I've got two halves to my life- horses and music.
I used to ride three times a week until one day over a year ago (About 1 year and 3 months) when I fell and got a concussion. I would've had to stop anyway because of money reasons.
I was blamed for a lot of things that I didn't do, so I left the barn I was at.
I can't find another barn that I'm happy with, and I'd have to pay for my lessons with my own money.
I really do miss riding, but things have changed for me.
Ever since I fell, music has taken over my life. I've gotten so much better at guitar, I've been writing more songs, and it's just become a bigger part of me than riding.
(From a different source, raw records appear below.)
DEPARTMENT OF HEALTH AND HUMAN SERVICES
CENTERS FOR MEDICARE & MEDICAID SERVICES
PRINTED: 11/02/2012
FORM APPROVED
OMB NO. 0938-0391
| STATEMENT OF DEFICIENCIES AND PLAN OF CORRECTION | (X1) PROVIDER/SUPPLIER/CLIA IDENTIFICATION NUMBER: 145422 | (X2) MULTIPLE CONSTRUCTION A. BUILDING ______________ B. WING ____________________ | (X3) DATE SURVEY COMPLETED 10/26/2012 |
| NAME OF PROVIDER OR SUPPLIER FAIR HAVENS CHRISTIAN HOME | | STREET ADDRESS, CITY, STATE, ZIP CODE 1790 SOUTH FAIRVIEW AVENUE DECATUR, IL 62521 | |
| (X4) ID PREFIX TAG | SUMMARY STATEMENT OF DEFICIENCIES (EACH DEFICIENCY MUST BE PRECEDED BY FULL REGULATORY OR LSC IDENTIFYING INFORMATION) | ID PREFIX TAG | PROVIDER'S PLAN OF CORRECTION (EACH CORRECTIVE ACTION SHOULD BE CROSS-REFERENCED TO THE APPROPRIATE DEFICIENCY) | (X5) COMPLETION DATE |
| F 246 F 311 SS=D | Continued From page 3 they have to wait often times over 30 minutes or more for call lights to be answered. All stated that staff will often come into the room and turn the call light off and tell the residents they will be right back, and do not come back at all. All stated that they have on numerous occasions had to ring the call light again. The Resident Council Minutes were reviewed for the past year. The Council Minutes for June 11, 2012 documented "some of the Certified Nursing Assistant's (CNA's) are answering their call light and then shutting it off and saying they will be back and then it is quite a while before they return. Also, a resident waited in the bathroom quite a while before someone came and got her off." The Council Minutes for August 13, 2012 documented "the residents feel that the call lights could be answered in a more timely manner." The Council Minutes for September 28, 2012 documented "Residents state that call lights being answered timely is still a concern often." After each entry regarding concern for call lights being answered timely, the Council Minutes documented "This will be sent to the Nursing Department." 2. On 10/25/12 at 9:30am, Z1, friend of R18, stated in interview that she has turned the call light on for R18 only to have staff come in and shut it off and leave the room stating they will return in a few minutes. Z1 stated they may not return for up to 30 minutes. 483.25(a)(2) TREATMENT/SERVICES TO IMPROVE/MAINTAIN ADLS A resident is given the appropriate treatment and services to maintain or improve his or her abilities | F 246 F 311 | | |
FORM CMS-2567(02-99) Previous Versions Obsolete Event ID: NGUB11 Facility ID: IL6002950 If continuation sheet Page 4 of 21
I'm dying for a new guitar, and even though it was hard, I finally made the decision- I'd rather have a new guitar than riding lessons. My logic was, I can spend $700 now and have a guitar that will last for years with minimal payments on top of that- new strings and guitar picks, or I can spend $700 over the course of 3 months and only ride that long.
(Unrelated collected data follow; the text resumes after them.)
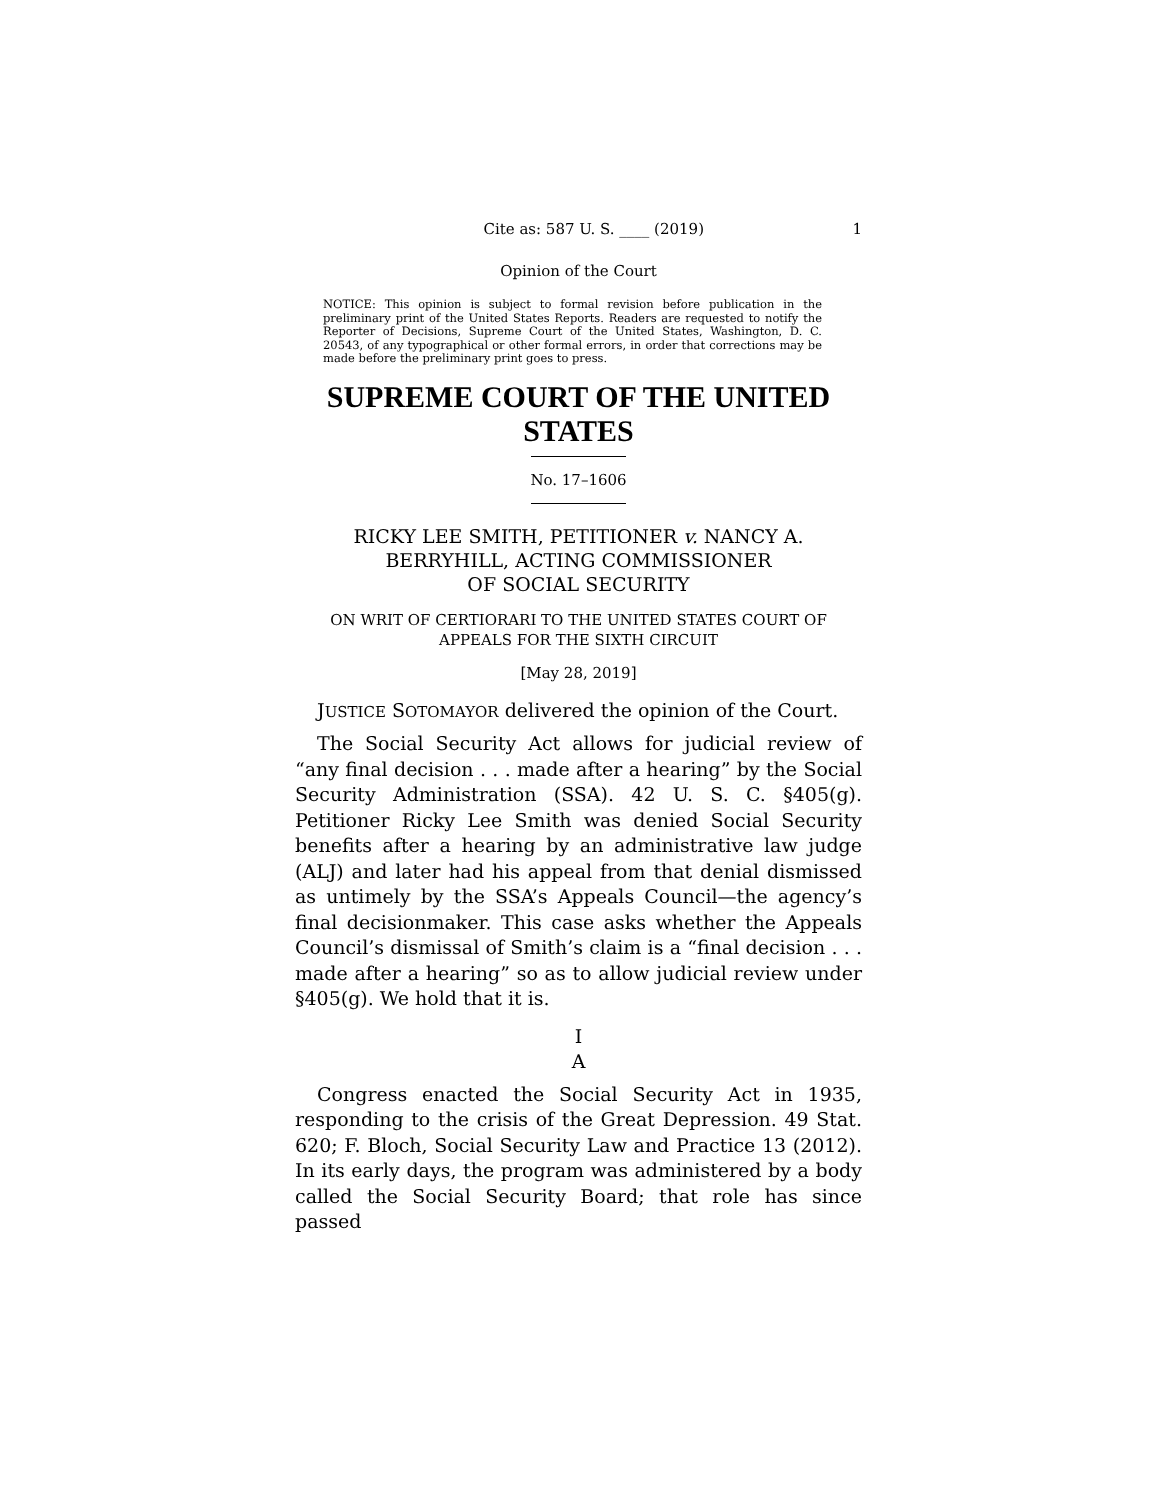Cite as: 587 U. S. ____ (2019) 1
Opinion of the Court
NOTICE: This opinion is subject to formal revision before publication in the preliminary print of the United States Reports. Readers are requested to notify the Reporter of Decisions, Supreme Court of the United States, Washington, D. C. 20543, of any typographical or other formal errors, in order that corrections may be made before the preliminary print goes to press.
SUPREME COURT OF THE UNITED STATES
No. 17–1606
RICKY LEE SMITH, PETITIONER v. NANCY A.
BERRYHILL, ACTING COMMISSIONER
OF SOCIAL SECURITY
ON WRIT OF CERTIORARI TO THE UNITED STATES COURT OF
APPEALS FOR THE SIXTH CIRCUIT
[May 28, 2019]
JUSTICE SOTOMAYOR delivered the opinion of the Court.
The Social Security Act allows for judicial review of “any final decision . . . made after a hearing” by the Social Security Administration (SSA). 42 U. S. C. §405(g). Petitioner Ricky Lee Smith was denied Social Security benefits after a hearing by an administrative law judge (ALJ) and later had his appeal from that denial dismissed as untimely by the SSA’s Appeals Council—the agency’s final decisionmaker. This case asks whether the Appeals Council’s dismissal of Smith’s claim is a “final decision . . . made after a hearing” so as to allow judicial review under §405(g). We hold that it is.
I
A
Congress enacted the Social Security Act in 1935, responding to the crisis of the Great Depression. 49 Stat. 620; F. Bloch, Social Security Law and Practice 13 (2012). In its early days, the program was administered by a body called the Social Security Board; that role has since passed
I belong to another forum- a horse forum with a small group of us that left a bigger site because we were tired of the trolls. They won't get off my back about riding. They keep telling me I complain too much and I'm not trying hard enough and that I don't want it as much as I say I do.
I'm so sick and tired of it.
My current FB status is "The decision has been made (Unless Pianos 'n Stuff changes my mind/I find a reasonably priced used Taylor (The preferred option))- Dean guitar, here I come. Once I find the money for you."
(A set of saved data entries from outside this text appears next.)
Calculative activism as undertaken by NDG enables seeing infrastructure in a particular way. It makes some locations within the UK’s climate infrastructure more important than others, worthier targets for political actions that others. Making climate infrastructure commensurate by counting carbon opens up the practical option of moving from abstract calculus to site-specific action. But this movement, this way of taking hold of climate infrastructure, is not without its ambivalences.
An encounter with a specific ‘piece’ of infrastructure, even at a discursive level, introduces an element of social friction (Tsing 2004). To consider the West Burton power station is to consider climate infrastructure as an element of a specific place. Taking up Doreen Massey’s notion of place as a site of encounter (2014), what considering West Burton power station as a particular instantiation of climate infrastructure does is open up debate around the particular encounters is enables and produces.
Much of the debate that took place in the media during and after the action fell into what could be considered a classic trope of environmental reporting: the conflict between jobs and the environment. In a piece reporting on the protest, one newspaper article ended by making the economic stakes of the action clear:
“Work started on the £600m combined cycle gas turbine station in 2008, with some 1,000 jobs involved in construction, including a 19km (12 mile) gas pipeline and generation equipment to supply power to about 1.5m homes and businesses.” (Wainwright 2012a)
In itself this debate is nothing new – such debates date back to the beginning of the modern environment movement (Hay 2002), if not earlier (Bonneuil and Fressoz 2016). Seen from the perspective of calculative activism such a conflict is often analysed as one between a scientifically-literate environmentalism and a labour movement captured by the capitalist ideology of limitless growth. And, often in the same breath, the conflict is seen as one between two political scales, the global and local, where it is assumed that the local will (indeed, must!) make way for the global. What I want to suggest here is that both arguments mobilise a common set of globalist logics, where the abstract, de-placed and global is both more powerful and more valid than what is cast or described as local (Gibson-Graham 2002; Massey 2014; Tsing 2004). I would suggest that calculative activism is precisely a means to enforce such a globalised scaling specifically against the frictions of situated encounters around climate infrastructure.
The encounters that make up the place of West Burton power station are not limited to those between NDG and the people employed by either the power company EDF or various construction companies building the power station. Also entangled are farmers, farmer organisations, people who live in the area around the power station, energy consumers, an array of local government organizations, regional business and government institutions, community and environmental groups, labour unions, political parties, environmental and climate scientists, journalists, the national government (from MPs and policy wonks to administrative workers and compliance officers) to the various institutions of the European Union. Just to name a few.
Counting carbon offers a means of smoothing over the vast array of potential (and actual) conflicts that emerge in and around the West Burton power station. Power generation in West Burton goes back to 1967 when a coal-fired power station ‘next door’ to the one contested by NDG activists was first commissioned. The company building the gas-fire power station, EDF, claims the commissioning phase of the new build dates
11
One of my friends from the forum commented "Lessons...? D:"
I already informed her of my decision, but she won't lay off. Only one of them understands the whole thing and gets why I'm choosing what I am. She knows I wouldn't make this decision lightly and she's supporting me because of that. She gets how hard it is for me to face what happened and she's standing behind me for this, because she knows it's up to me. She is my "mom" so I guess she should understand :P
I just don't know how to deal with it- I'm a freshman in high school. I've got athletic requirements that mean staying at school until 5-5:30. I wouldn't have time anyways on top of homework. I have to go to track meets twice a week that usually last until 7 PM because I'm managing track to fill my credit requirement for freshman year sports. Music I can fit in, but a 3 hour trip to the barn, not so much.
Please help- it's stressing me out and I just don't know what to do.